Sri Lanka’s Right to Information (RTI) Act, once only a flight of fancy, is now closer to becoming a reality than it has ever been, with RTI advocates optimistic about it being passed in Parliament soon. The Bill proposes to give the public the right to request information held by all public authorities.
Information Officers, stationed at all public authorities, will be charged with providing information to individuals or organisations upon request while refusal to divulge the information will only be permitted on strict grounds. Even in cases where the information is refused, the public will hold the right to appeal to the Information Commission, which will also be set up.
Furthermore, if this fails, the public could also take their appeals to the Court of Appeal. According to the current draft of the Act, if any provision in the Act is in conflict with any previous law, the RTI Act will prevail.
Currently, the provisions of the RTI Act are being ironed out but advocates hope that it will be put to the Cabinet soon. The need for transparency has never been greater in Sri Lanka but continued discourse and advocacy are needed in ensuring that the Government pulls through on its promises regarding the right to information.
Though public demand for RTI has not been as intense as some would have hoped, the need for such laws has made itself abundantly clear even under the new administration. The reality is that the focus on high-level meetings on RTI and the freedom of information must be directed towards grassroots-level programs through which the public is made aware of their rights and their capacity to act as overseers.
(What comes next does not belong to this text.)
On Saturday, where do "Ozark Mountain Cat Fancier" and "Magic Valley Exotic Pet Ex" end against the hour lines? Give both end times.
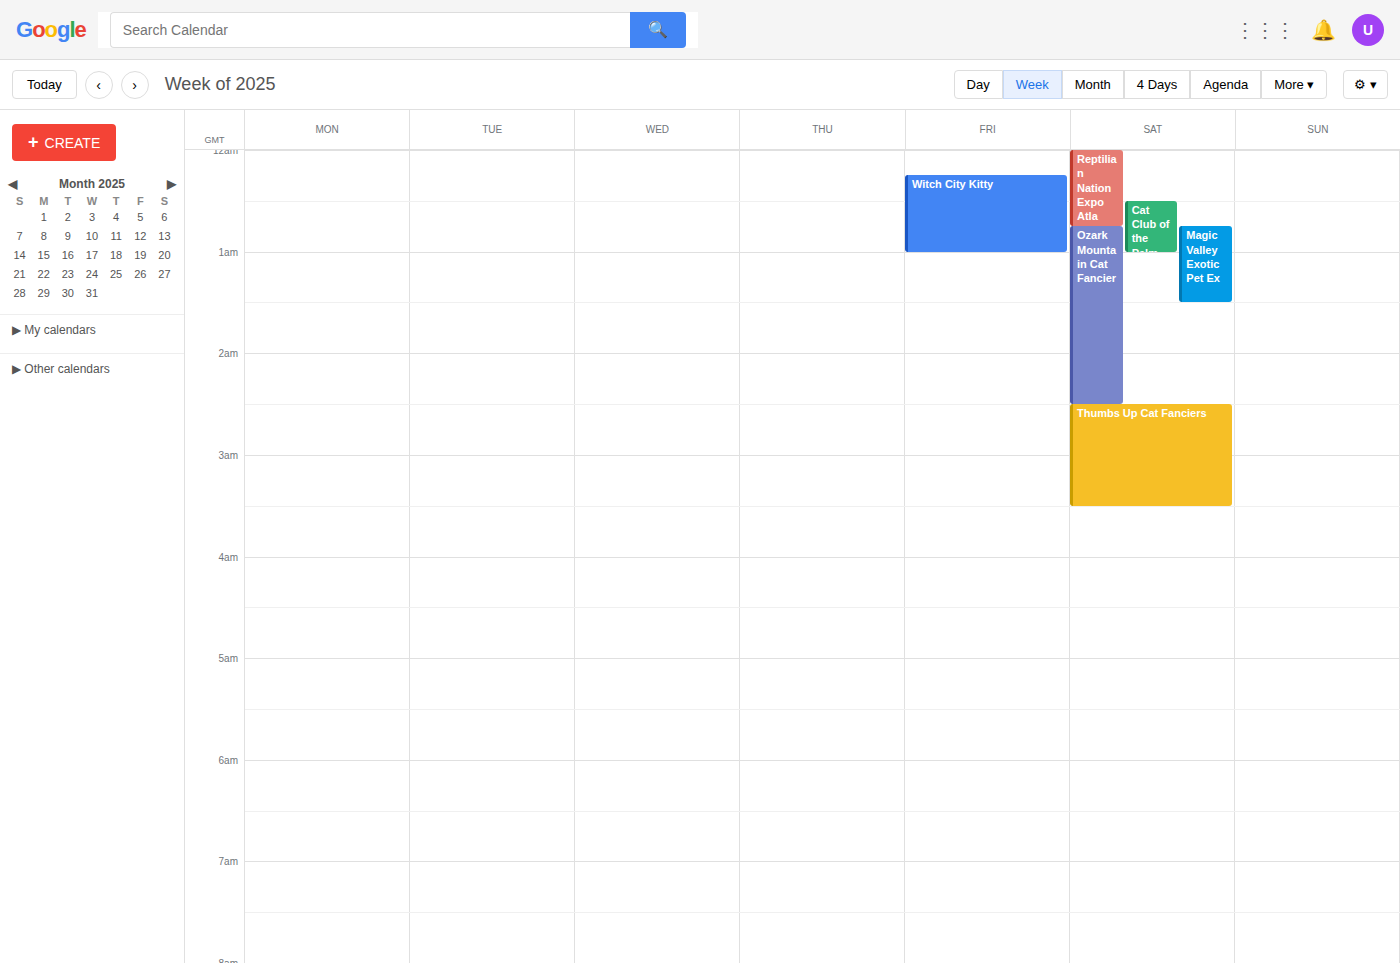
"Ozark Mountain Cat Fancier": 2:30 AM, halfway between the 2 AM and 3 AM lines. "Magic Valley Exotic Pet Ex": 1:30 AM, halfway between the 1 AM and 2 AM lines.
This is the only way that the RTI Act would truly be meaningful while activists believe that an accurate gauge of how successful an act such as this is would be is to identify how it is used not by journalists, organisations or politicians but by the general public in everyday situations.
In India, it took decades for the government to pass its RTI Act in parliament. Once it was passed in 2005, it enabled the implementation of freedom of information legislation in India on a national level to provide for the setting out of the practical regime of right to information for citizens. But what made the real change in India, even more than the passing of the Act itself, was the coordinative action taken by civil society to educate the public about the powers they had been vested with through the Act.
Blatant corruption and wastage has sunk its roots deep within Sri Lankan politics, to the point where corruption has become almost procedural, while public resistance has been incapacitated by the lack of supportive laws.
Steps are finally being taken to ensure that those election promises that provided the platform for a new administration are being fulfilled but only the empowerment of the most vulnerable groups of society will prove if its implementation would truly be the harbinger of change we have desperately sought.